(Data records)
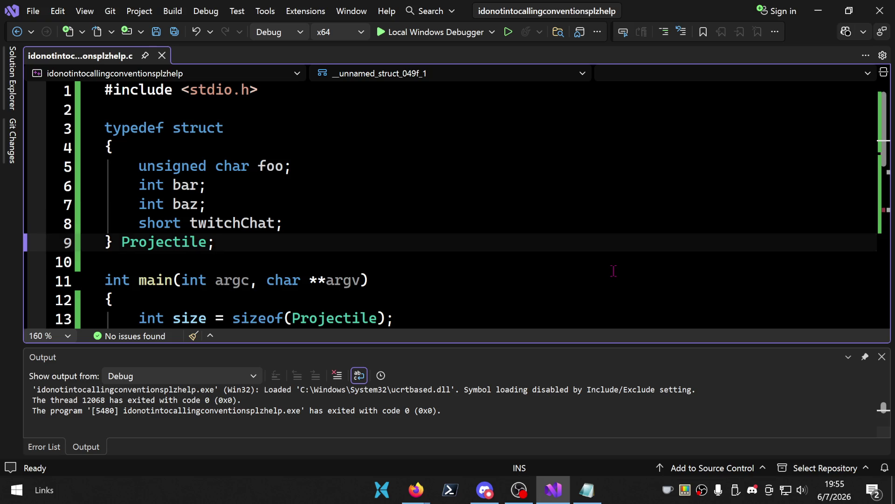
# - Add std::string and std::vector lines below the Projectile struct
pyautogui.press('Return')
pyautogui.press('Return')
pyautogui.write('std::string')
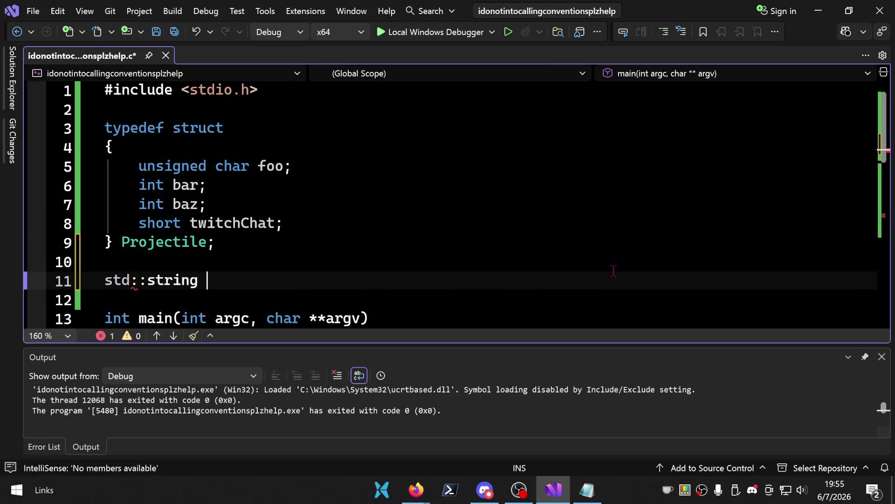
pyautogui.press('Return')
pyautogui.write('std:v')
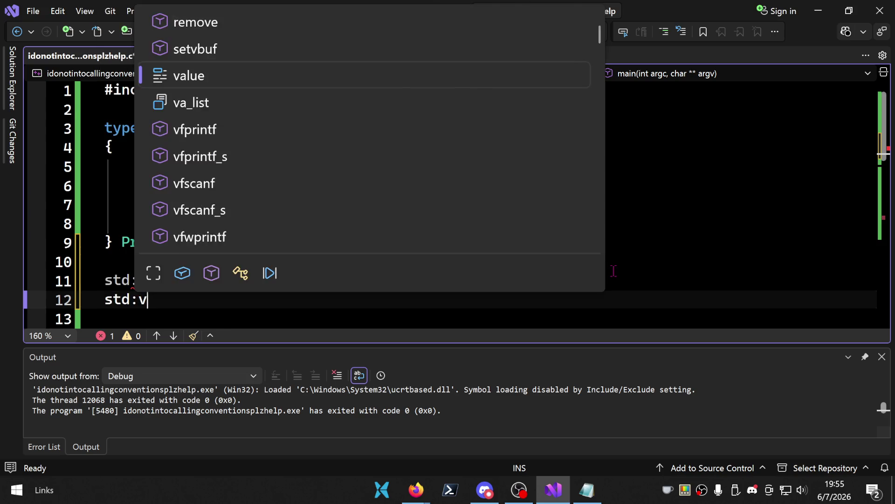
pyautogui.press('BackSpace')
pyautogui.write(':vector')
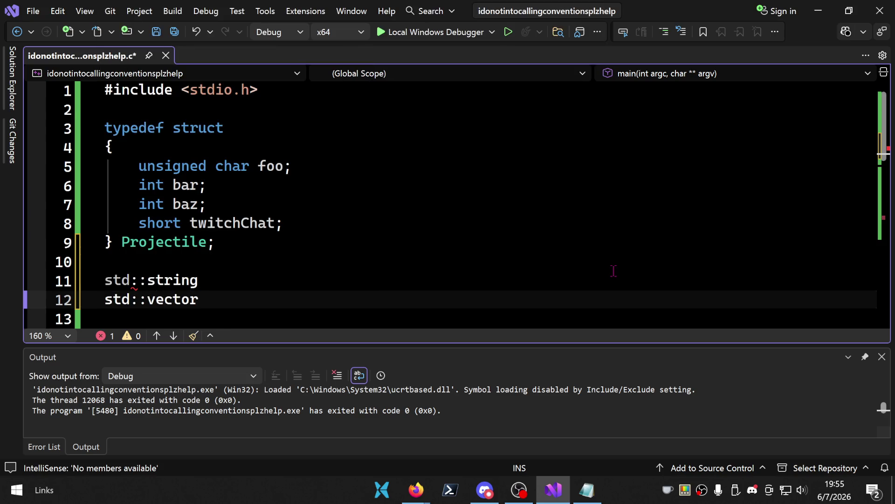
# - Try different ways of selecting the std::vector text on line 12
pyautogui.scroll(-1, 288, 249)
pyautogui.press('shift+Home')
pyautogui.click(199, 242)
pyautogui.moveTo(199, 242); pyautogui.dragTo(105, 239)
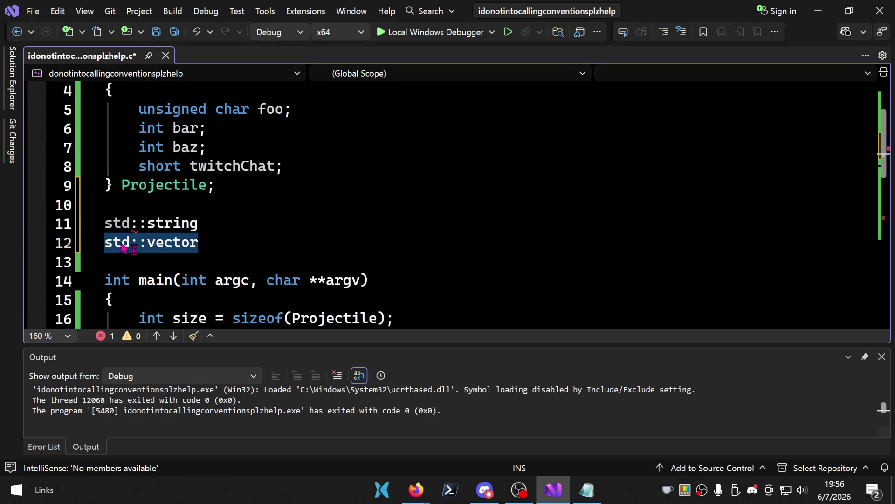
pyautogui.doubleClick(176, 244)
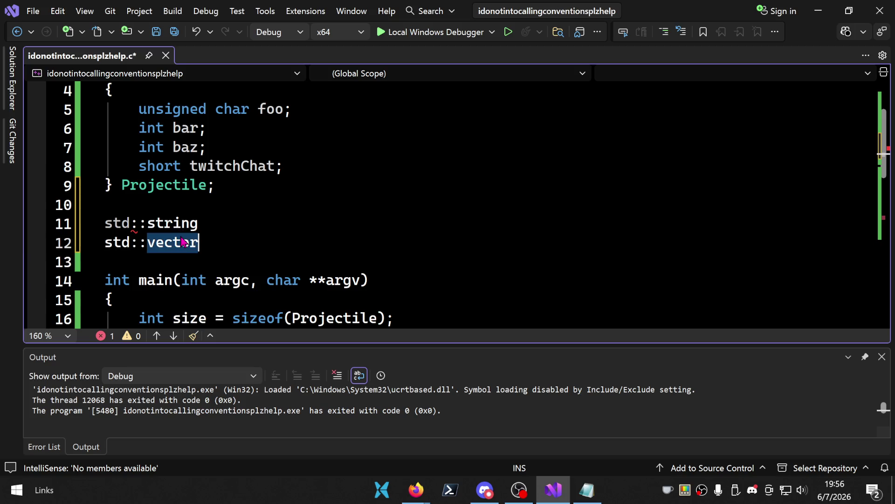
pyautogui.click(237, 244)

[PROBLEM DETAILS]: Of the entries above, print exactly those lines that run from the one containing "pyautogui.write(':vector')" through the last line, excluding any pictures.

[WORKED SOLUTION]:
pyautogui.write(':vector')
# - Try different ways of selecting the std::vector text on line 12
pyautogui.scroll(-1, 288, 249)
pyautogui.press('shift+Home')
pyautogui.click(199, 242)
pyautogui.moveTo(199, 242); pyautogui.dragTo(105, 239)
pyautogui.doubleClick(176, 244)
pyautogui.click(237, 244)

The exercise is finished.